# [ACTIVITY]
Reproduce exactly the lines below, from the first one through the line containing "- **Integrate HTTP", and omit any pictures.

(Excerpts from a dataset)

= = = = = = =

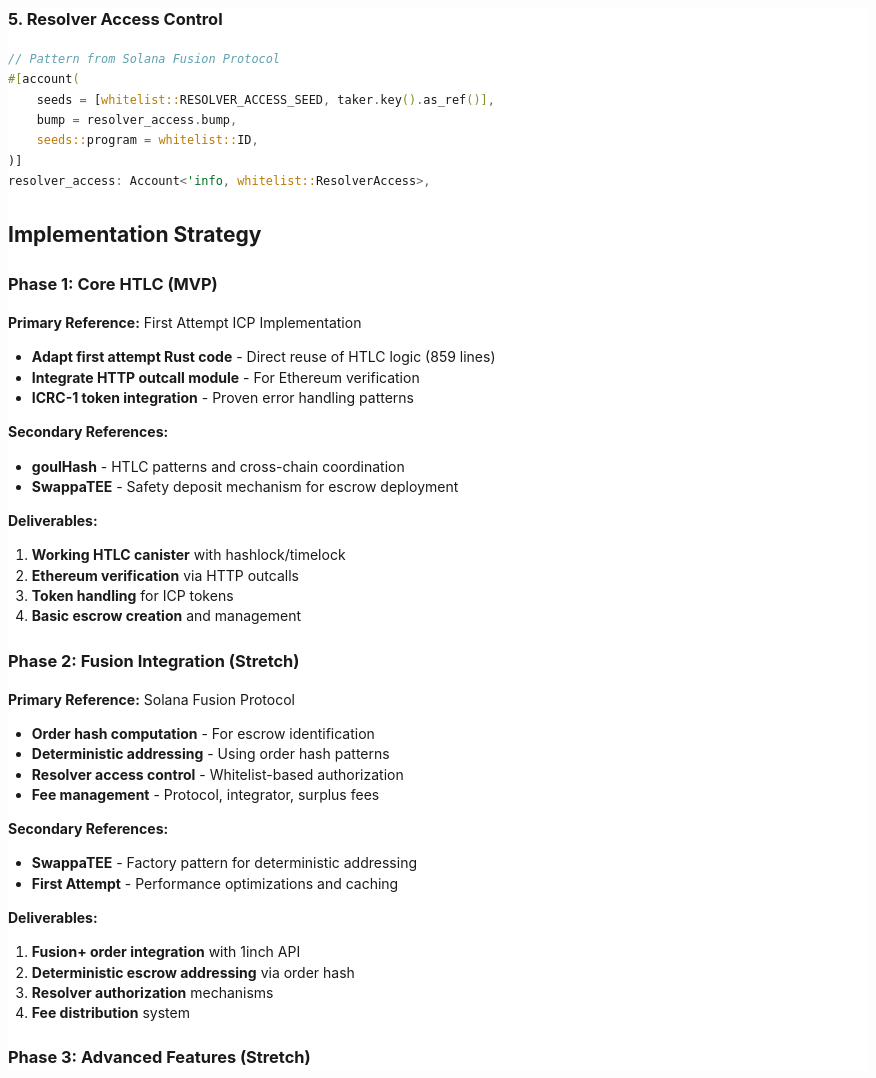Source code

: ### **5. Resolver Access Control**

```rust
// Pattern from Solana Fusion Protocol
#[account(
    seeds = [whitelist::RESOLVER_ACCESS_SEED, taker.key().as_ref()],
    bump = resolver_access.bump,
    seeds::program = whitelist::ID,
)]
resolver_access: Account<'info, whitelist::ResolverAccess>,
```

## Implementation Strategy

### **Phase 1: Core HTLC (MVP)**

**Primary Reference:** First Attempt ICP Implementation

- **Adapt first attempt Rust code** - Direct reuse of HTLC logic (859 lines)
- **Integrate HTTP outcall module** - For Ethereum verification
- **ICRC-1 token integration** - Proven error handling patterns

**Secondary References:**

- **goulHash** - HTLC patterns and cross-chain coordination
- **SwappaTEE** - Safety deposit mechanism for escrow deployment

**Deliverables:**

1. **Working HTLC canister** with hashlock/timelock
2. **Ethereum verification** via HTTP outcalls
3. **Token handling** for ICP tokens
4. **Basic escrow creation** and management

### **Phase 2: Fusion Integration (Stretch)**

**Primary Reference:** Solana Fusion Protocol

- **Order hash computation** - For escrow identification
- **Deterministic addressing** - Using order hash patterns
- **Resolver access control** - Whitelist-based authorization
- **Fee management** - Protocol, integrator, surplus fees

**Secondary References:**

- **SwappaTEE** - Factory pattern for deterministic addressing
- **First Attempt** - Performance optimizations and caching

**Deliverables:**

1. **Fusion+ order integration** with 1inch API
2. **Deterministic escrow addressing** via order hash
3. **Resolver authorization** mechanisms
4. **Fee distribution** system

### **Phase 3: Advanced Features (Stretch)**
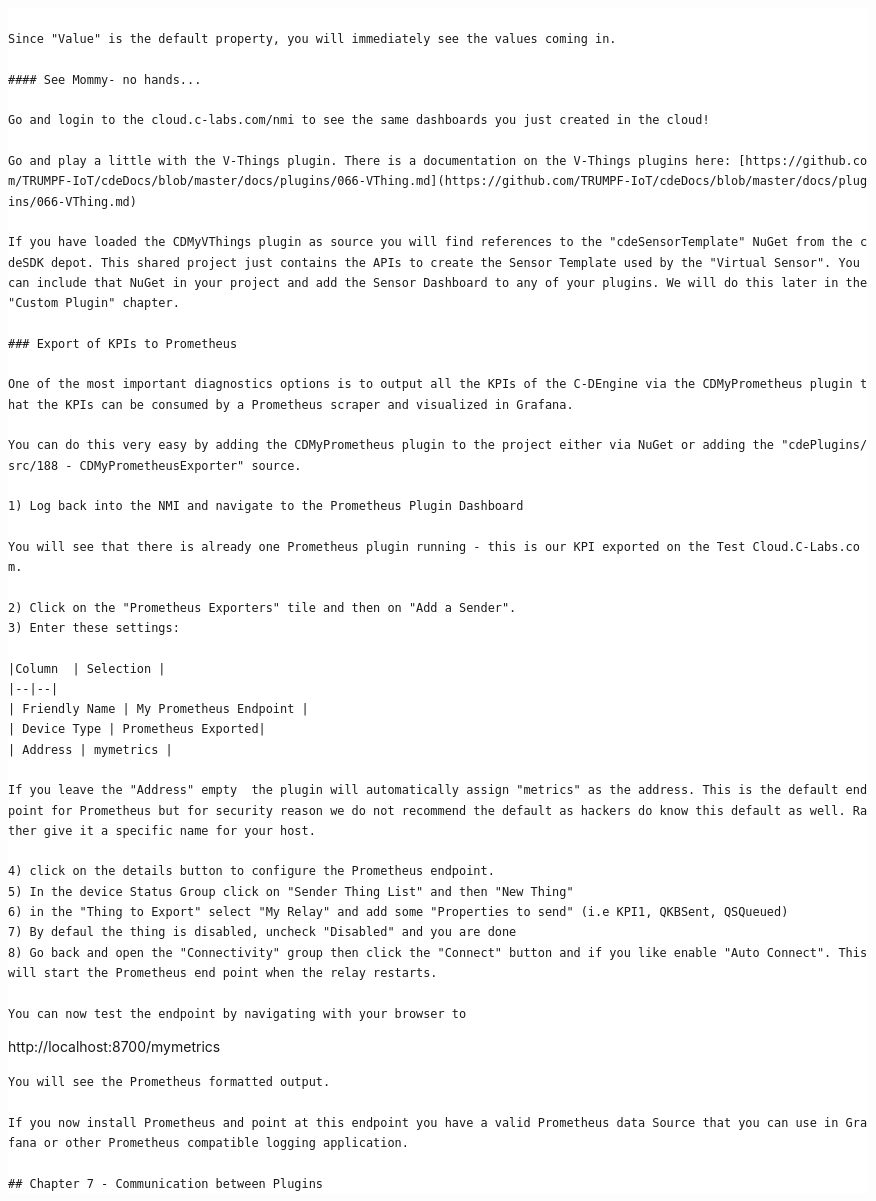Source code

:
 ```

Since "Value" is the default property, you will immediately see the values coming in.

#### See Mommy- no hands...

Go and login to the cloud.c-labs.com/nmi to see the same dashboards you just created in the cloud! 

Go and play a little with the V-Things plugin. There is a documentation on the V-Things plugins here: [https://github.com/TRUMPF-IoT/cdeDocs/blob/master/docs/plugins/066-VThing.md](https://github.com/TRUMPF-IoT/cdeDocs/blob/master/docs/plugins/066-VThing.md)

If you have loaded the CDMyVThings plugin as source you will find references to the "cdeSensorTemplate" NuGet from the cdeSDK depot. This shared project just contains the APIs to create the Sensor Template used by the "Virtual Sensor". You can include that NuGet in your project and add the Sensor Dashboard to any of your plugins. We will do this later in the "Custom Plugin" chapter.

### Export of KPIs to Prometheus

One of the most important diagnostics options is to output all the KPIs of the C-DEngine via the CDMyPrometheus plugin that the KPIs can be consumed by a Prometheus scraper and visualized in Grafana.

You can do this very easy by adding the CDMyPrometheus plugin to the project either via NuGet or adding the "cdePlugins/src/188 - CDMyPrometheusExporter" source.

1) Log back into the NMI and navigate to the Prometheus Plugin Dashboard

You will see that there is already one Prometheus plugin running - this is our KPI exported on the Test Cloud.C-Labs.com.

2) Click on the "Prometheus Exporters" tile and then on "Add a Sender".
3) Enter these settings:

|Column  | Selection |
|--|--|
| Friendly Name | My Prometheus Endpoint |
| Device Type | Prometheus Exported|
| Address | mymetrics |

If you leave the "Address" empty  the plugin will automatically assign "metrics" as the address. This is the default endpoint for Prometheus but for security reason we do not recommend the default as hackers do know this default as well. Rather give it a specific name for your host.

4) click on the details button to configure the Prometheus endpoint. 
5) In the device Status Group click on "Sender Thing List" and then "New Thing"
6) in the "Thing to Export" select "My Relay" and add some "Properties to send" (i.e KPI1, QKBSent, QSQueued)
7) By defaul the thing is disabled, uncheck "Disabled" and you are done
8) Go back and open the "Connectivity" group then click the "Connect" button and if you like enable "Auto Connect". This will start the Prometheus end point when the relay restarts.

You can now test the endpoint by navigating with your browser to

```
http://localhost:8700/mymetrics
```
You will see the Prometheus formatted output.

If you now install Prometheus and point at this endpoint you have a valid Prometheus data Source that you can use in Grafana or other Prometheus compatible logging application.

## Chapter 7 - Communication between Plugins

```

= = = = = = =

# [TASK SOLUTION]
Source code

: ### **5. Resolver Access Control**

```rust
// Pattern from Solana Fusion Protocol
#[account(
    seeds = [whitelist::RESOLVER_ACCESS_SEED, taker.key().as_ref()],
    bump = resolver_access.bump,
    seeds::program = whitelist::ID,
)]
resolver_access: Account<'info, whitelist::ResolverAccess>,
```

## Implementation Strategy

### **Phase 1: Core HTLC (MVP)**

**Primary Reference:** First Attempt ICP Implementation

- **Adapt first attempt Rust code** - Direct reuse of HTLC logic (859 lines)
- **Integrate HTTP outcall module** - For Ethereum verification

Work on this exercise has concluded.